**Study questions:**
1) Condense the paragraph of the study excerpt that begins "Thirty-six participants were included" into a short bulleted list that keeps its main facts.
2) Write a continuation of the study excerpt, starting after its final sentence.
START Exercise text
Motion parameters were reported for all participants as the root-mean-square (RMS) of displacement in 3D space. This metric was correlated with age and performance on the TMT using Spearman’s correlation.
Results
Participants
Thirty-six participants were included in the final analysis. One participant was excluded from analysis due to an outlying MoCA score. Demographic and neuropsychological data for the participants are summarized in Table 1. The cohort had a median age of 78 years (inter-quartile range: 14.5 years); had similar proportions of females and males; and was well-educated. Participants performed similarly on neuropsychological testing with small interquartile ranges for the MoCA and TMT-A, but with more variability in TMT-B and TMT-(B-A) performance.
fMRI behavioural results
The results of the tablet-based TMT showed a statistically significant correlation between age and various behavioural metrics for TMT-A, TMT-B, the average of both (denoted TMT-(A+B)) and the difference between TMT-B and TMT-A (denoted TMT-(B-A); see Table 2). For TMT-A, there was a significant positive correlation between age and SPL (rho = 0.594, p < 0.001). For TMT-B, there was a significant positive correlation between age and SPL (rho = 0.612, p < 0.001) and NE (rho = 0.404, p = 0.014). For TMT-(A+B), there was a significant positive correlation between age and SPL (rho = 0.647, p < 0.001) and NE (rho = 0.360, p = 0.031). Similarly, for TMT-(B-A) there was a significant positive correlation between age and SPL (rho = 0.439, p = 0.007) and NE (rho = 0.406, p = 0.014).
END Exercise text
START Records supplied
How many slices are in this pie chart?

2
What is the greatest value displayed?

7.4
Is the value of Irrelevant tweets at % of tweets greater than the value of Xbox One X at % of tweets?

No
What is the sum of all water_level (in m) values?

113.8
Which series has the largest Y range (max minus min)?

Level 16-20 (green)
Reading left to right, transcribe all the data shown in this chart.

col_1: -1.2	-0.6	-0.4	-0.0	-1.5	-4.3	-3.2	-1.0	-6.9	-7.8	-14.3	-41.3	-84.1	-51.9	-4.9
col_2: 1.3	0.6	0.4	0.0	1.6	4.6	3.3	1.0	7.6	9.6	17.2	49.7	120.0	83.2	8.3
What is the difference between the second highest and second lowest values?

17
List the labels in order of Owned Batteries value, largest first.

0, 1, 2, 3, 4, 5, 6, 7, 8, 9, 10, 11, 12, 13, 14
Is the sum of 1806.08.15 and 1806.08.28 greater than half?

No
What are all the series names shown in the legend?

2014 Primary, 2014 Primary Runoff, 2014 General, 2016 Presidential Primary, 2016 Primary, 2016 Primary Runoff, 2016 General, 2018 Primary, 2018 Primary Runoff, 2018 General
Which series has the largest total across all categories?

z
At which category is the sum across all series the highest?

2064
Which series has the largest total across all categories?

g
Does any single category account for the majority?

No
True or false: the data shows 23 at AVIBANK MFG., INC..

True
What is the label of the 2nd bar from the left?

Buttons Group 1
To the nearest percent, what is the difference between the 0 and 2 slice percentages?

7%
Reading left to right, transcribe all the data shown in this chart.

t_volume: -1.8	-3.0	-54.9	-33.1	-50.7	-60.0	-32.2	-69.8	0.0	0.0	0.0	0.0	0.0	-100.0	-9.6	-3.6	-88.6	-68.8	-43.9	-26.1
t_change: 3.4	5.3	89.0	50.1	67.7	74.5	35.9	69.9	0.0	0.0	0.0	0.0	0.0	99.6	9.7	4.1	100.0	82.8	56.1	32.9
END Records supplied
**Results for each task:**
1)
- 36 participants in the final analysis; one excluded for an outlying MoCA score
- Demographic and neuropsychological data in Table 1
- Median age 78 years (interquartile range 14.5 years)
- Similar proportions of females and males; well-educated
- Small interquartile ranges on MoCA and TMT-A; more variability on TMT-B and TMT-(B-A)

2)
In addition, the performance on the tablet-based TMT tasks was significantly correlated with the results observed on the paper versions. Both TMT-A and TMT-B had a significant positive correlation between SPL on the two versions of the task with moderate strength (TMT-A, rho = 0.486, p < 0.005; TMT-B, rho = 0.405, p = 0.015). However, there was a weak, non-significant correlation between the two task versions for SPL of TMT-(B-A) (rho = 0.142, p = 0.409).
There was a significant difference in task performance between the tablet and paper versions of the TMT. For both TMT-A and TMT-B, there was a significant difference in SPL (TMT-A, p < 0.001; TMT-B, p = 0.046). Meanwhile for TMT-(B-A), the difference in SPL was not significant (p = 0.143).
fMRI results
Fig 3A displays brain regions with significant group-level activation for the contrast of TMT-(A+B) with fixation, with significant clusters reported in Table 3. A spatially extensive pattern of positive activity was observed in the brain (i.e., increased activity during TMT-(A+B) compared to fixation), with positive activations seen in the visual cortex that extend into both the parietal lobes and upper cerebellum. Activity was also observed in prefrontal regions, centered mainly in regions of the inferior and middle frontal gyri, sensorimotor areas and the supplementary motor area, also encompassing subcortical areas including the insula, putamen and pallidum. Negative group-level activations (i.e. decreased activity during TMT-(A+B) compared to fixation) were also spatially extensive, concentrated predominately in areas of the posterior cingulate and angular gyri as well as the bilateral temporal poles, hippocampal formation and superior frontal lobe.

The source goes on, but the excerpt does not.